The StreamEnv is similar to the ActorSystem type in Akka. It provides all the global configuration information that’s required by swave’s internal streaming engine. For example, the StreamEnv contains the thread-pool configuration(s) and general Settings you have configured as well as a global Logger and Scheduler instance.

The simplest and yet perfectly fine way to supply a StreamEnv instance is this:

implicit val env = StreamEnv()

This will simply load the complete Configuration from the reference.conf and, potentially, application.conf files on your classpath.
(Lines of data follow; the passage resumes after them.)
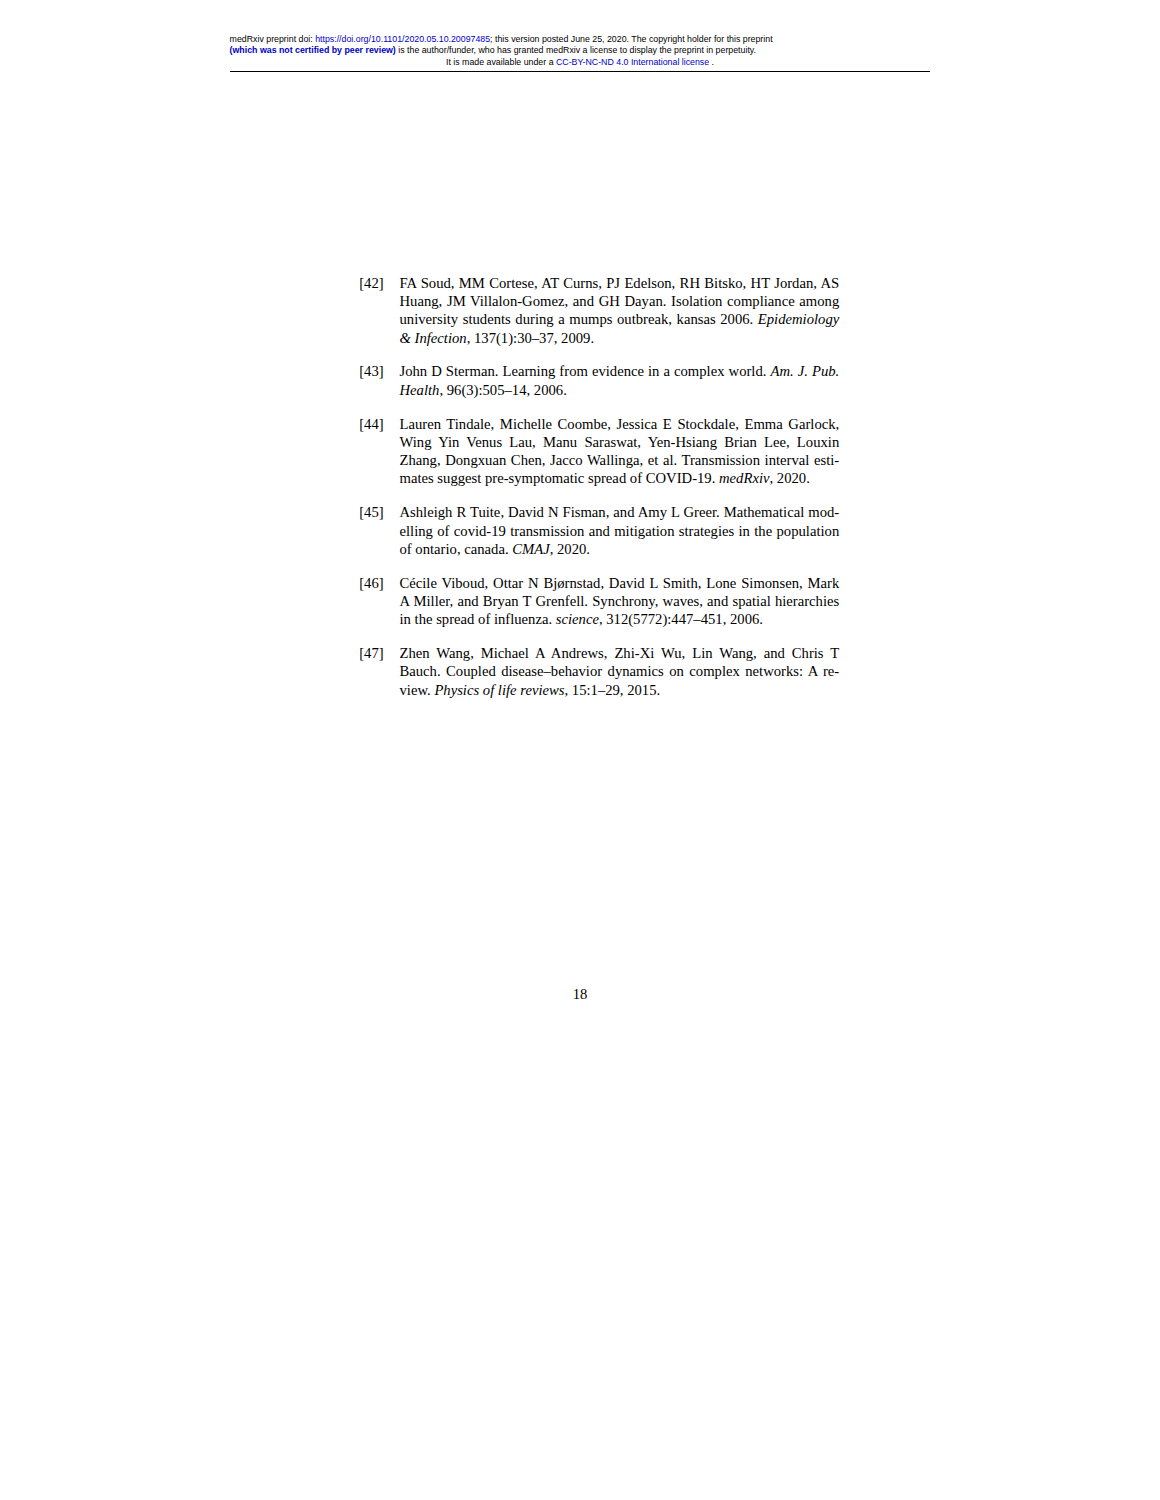medRxiv preprint doi: https://doi.org/10.1101/2020.05.10.20097485; this version posted June 25, 2020. The copyright holder for this preprint
(which was not certified by peer review) is the author/funder, who has granted medRxiv a license to display the preprint in perpetuity.
It is made available under a CC-BY-NC-ND 4.0 International license .
[42]
FA Soud, MM Cortese, AT Curns, PJ Edelson, RH Bitsko, HT Jordan, AS Huang, JM Villalon-Gomez, and GH Dayan. Isolation compliance among university students during a mumps outbreak, kansas 2006. Epidemiology & Infection, 137(1):30–37, 2009.
[43]
John D Sterman. Learning from evidence in a complex world. Am. J. Pub. Health, 96(3):505–14, 2006.
[44]
Lauren Tindale, Michelle Coombe, Jessica E Stockdale, Emma Garlock, Wing Yin Venus Lau, Manu Saraswat, Yen-Hsiang Brian Lee, Louxin Zhang, Dongxuan Chen, Jacco Wallinga, et al. Transmission interval estimates suggest pre-symptomatic spread of COVID-19. medRxiv, 2020.
[45]
Ashleigh R Tuite, David N Fisman, and Amy L Greer. Mathematical modelling of covid-19 transmission and mitigation strategies in the population of ontario, canada. CMAJ, 2020.
[46]
Cécile Viboud, Ottar N Bjørnstad, David L Smith, Lone Simonsen, Mark A Miller, and Bryan T Grenfell. Synchrony, waves, and spatial hierarchies in the spread of influenza. science, 312(5772):447–451, 2006.
[47]
Zhen Wang, Michael A Andrews, Zhi-Xi Wu, Lin Wang, and Chris T Bauch. Coupled disease–behavior dynamics on complex networks: A review. Physics of life reviews, 15:1–29, 2015.
18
Note: If any of the streams that is started with a particular StreamEnv instance is asynchronous, i.e. requires dispatch onto another thread, the StreamEnv instance needs to be explicitly shut down when the application wants to exit. Otherwise the internal thread-pools will not be terminated and thus keep the JVM from exiting (unless all thread-pools are configured with daemonic = on, which is not the default).

This is how you trigger an orderly shutdown of a StreamEnv instance:

env.shutdown()

drainTo Shortcuts

Since attaching a Drain and immediately calling .run() on the result is such a common pattern, swave offers several shortcuts that allow you to do both in one single step. For example:

def spout = Spout(1 to 100)

val result1: Future[Unit] = spout.foreach(println)

val result2: Future[Int] = spout.drainToHead()

val result3: Future[List[Int]] = spout.drainToList(limit = 1000)

There are more drain... variants available on Spout, you might want to check them out as well.